> **Goal of the exercise**: In the material below, the lines from the one containing "20-й Юбилейный саммит" through the one containing "en fremhæver desuden" are to be given again exactly, ends included, and no others.

> **Records for processing**:

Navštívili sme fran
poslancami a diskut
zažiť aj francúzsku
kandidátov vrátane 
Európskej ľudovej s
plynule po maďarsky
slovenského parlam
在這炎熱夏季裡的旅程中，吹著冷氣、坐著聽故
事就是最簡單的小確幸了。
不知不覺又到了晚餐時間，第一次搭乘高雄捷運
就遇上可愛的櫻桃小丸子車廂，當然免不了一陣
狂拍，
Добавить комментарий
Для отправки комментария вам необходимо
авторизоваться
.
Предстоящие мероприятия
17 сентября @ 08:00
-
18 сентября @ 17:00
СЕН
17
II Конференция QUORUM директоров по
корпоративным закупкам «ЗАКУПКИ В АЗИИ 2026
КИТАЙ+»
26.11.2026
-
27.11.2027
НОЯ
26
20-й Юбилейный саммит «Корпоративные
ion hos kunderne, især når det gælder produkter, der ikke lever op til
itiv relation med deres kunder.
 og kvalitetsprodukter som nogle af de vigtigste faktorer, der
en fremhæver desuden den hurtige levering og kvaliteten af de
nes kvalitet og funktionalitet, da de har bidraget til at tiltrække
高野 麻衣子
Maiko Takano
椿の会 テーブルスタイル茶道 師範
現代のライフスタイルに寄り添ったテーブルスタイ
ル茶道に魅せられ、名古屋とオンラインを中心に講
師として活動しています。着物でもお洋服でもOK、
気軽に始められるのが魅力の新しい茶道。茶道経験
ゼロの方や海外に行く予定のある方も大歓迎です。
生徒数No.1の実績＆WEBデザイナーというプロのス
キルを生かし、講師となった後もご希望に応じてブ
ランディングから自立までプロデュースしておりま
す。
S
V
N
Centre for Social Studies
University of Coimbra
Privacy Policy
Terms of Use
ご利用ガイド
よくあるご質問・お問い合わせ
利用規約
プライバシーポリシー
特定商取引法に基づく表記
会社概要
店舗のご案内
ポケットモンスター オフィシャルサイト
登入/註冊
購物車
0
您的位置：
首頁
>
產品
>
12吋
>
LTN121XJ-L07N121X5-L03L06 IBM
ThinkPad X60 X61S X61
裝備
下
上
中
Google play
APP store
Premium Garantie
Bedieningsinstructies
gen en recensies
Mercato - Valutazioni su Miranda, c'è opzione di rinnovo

> **Output of the task**:
20-й Юбилейный саммит «Корпоративные
ion hos kunderne, især når det gælder produkter, der ikke lever op til
itiv relation med deres kunder.
 og kvalitetsprodukter som nogle af de vigtigste faktorer, der
en fremhæver desuden den hurtige levering og kvaliteten af de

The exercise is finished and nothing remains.